I set the telephone receiver down and looked sightlessly at the two-pin plug socket on the wall near my feet. What on earth had just happened? No matter what Victoria said, there was definitely something going on and I ran my mind back through our conversation to see if I could work out what it was. I replayed every word I could remember, every nuance, even going over certain passages again and again. And still I had no idea what exactly had set her off.

No, that’s not true, I did have an inkling; I just wasn’t all that keen to explore it. Because the impression I was getting was that maybe after all the years of absorbing the details of my scams, Victoria had grown tired of my behaviour.
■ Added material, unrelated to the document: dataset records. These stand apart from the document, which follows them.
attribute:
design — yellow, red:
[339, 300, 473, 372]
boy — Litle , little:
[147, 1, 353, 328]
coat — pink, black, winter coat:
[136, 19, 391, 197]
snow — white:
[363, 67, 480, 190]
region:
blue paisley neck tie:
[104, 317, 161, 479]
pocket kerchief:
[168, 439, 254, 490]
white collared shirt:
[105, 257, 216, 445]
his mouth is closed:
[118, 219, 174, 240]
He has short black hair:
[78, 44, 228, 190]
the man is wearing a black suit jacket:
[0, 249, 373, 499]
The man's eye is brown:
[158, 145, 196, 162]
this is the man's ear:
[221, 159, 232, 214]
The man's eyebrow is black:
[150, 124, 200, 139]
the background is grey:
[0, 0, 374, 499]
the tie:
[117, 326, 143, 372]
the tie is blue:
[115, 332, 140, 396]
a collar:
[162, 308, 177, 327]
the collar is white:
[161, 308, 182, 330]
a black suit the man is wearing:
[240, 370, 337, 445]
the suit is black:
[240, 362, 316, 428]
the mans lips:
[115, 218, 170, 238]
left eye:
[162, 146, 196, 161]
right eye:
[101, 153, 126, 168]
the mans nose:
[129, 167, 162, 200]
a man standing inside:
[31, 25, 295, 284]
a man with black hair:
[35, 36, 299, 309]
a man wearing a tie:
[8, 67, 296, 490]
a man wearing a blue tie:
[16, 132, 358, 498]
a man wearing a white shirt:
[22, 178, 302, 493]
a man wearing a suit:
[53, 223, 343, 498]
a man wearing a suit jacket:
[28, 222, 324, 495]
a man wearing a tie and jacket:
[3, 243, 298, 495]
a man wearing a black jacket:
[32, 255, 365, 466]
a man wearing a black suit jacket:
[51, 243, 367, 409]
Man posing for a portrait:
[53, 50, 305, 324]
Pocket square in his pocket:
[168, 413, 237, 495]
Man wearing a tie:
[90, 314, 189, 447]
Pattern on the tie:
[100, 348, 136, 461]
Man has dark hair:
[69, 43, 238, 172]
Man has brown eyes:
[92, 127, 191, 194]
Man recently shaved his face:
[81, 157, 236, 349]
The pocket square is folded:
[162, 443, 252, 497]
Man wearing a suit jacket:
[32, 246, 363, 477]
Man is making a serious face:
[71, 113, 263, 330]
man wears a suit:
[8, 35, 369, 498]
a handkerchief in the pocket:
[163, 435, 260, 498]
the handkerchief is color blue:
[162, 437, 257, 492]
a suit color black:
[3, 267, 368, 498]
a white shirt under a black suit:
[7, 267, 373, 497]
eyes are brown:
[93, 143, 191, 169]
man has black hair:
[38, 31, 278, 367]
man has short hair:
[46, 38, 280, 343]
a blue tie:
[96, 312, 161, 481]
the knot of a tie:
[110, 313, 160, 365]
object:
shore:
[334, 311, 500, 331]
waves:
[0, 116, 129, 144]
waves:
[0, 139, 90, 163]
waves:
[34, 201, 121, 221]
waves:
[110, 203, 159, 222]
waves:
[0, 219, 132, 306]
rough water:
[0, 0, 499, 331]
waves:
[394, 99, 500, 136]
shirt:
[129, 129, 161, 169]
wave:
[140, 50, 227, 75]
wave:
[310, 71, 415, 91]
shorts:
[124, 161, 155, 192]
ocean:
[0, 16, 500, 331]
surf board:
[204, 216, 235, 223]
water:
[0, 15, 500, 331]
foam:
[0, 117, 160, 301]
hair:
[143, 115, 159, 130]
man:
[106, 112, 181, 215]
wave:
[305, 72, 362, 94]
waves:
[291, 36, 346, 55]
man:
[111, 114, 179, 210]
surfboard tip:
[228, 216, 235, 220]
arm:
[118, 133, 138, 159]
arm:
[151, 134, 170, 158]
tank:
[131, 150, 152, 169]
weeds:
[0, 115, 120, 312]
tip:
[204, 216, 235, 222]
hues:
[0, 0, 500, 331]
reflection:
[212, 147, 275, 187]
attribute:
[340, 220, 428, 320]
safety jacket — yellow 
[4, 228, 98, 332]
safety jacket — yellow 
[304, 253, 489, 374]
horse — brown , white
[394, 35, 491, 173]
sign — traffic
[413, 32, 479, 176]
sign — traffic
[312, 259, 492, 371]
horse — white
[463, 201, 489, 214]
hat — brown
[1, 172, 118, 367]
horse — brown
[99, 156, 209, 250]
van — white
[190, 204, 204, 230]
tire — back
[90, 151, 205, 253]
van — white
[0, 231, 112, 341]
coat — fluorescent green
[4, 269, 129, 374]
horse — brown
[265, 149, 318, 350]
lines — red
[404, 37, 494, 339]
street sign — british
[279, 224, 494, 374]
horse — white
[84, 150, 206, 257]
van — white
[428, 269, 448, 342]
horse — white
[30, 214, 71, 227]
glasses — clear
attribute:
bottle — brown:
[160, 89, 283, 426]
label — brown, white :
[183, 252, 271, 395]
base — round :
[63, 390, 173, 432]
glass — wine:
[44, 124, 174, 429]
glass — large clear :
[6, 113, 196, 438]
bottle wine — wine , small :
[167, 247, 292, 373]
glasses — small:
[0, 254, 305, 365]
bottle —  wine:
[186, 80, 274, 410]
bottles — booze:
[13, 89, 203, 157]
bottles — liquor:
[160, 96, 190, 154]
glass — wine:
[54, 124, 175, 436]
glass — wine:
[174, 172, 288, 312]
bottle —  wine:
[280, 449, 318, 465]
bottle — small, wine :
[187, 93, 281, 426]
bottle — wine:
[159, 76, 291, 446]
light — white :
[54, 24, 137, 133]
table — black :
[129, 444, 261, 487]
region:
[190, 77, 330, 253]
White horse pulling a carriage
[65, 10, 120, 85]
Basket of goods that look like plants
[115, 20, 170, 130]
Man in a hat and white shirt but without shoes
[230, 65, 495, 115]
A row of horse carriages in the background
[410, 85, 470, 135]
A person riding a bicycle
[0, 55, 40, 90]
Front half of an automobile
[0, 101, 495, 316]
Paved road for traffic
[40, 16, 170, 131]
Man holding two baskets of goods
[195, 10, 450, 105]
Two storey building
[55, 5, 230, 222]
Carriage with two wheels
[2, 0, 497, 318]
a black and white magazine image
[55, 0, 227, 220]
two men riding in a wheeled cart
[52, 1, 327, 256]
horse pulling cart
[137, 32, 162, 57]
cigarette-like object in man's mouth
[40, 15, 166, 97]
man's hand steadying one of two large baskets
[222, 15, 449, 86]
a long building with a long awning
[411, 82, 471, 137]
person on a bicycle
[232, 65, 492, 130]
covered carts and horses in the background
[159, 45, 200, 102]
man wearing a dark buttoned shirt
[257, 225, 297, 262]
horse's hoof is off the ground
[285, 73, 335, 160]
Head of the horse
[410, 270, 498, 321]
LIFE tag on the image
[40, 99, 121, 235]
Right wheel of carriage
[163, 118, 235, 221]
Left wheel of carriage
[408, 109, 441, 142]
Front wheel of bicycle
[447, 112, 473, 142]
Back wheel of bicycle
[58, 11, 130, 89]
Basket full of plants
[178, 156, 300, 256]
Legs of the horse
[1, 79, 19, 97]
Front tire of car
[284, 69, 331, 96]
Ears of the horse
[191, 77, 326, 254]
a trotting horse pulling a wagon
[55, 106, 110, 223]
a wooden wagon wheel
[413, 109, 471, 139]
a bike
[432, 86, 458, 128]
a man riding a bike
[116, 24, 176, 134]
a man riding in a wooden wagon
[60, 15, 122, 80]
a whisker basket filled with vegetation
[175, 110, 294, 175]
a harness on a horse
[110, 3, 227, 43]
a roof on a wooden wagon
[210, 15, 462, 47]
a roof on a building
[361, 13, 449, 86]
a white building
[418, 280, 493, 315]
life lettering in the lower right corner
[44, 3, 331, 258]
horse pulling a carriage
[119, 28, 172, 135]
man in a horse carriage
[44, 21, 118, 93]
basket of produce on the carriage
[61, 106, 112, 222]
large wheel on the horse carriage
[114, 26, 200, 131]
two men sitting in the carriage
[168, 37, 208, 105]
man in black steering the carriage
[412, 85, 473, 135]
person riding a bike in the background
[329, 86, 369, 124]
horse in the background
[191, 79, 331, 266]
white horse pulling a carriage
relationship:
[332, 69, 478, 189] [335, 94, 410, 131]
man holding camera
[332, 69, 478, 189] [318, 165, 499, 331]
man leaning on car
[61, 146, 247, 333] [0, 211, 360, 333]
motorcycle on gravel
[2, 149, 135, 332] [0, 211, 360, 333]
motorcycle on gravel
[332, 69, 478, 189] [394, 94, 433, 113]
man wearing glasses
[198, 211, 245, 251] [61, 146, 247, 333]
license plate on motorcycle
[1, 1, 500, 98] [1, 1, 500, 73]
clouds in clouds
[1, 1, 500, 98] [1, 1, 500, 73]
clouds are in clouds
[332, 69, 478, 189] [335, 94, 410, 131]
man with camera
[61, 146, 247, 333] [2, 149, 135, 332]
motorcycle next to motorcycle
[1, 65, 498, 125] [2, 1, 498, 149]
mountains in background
Perhaps she’d been waiting for me to reform and was only just beginning to realise that wasn’t going to happen. Stealing was in my DNA. It might not be anything to be proud of, at least not on any rational scale, but that didn’t mean I wanted to quit.

I glanced down at my laptop, fingers poised to tap a key and remove the screen-saver that had appeared. But my fingers didn’t move. I growled and slammed the lid closed, pushed myself away from my desk and swore colourfully. I couldn’t very well write now, could I?